(Provided entries)
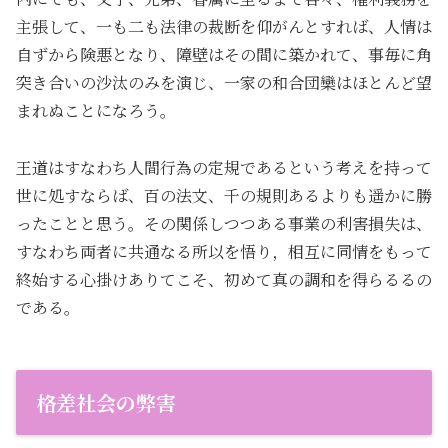
主張して、一も二も法律の裁断を仰がんとすれば、人情は
自ずから険悪となり、障壁はその間に築かれて、事毎に角
突き合いの沙汰のみを演じ、一家の和合団欒はほとんど望
まれぬことになろう。
王道はすなわち人間行為の定規であるという考えを持って
世に処すならば、百の法文、千の規則あるよりも遥かに勝
ったことと思う。その関係しつつある事業の利害損失は、
すなわち両者に共通なる所以を悟り，相互に同情をもって
終始する心掛けありてこそ、初めて真の調和を得らるるの
である。
格差社会の弊害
(End Provided entries)
▶ **Task objective**: Turn the listing above into a numbered list with one line of text per item, skipping any blank lines and leaving out the pictures.

▶ **Task response**:
1. 主張して、一も二も法律の裁断を仰がんとすれば、人情は
2. 自ずから険悪となり、障壁はその間に築かれて、事毎に角
3. 突き合いの沙汰のみを演じ、一家の和合団欒はほとんど望
4. まれぬことになろう。
5. 王道はすなわち人間行為の定規であるという考えを持って
6. 世に処すならば、百の法文、千の規則あるよりも遥かに勝
7. ったことと思う。その関係しつつある事業の利害損失は、
8. すなわち両者に共通なる所以を悟り，相互に同情をもって
9. 終始する心掛けありてこそ、初めて真の調和を得らるるの
10. である。
11. 格差社会の弊害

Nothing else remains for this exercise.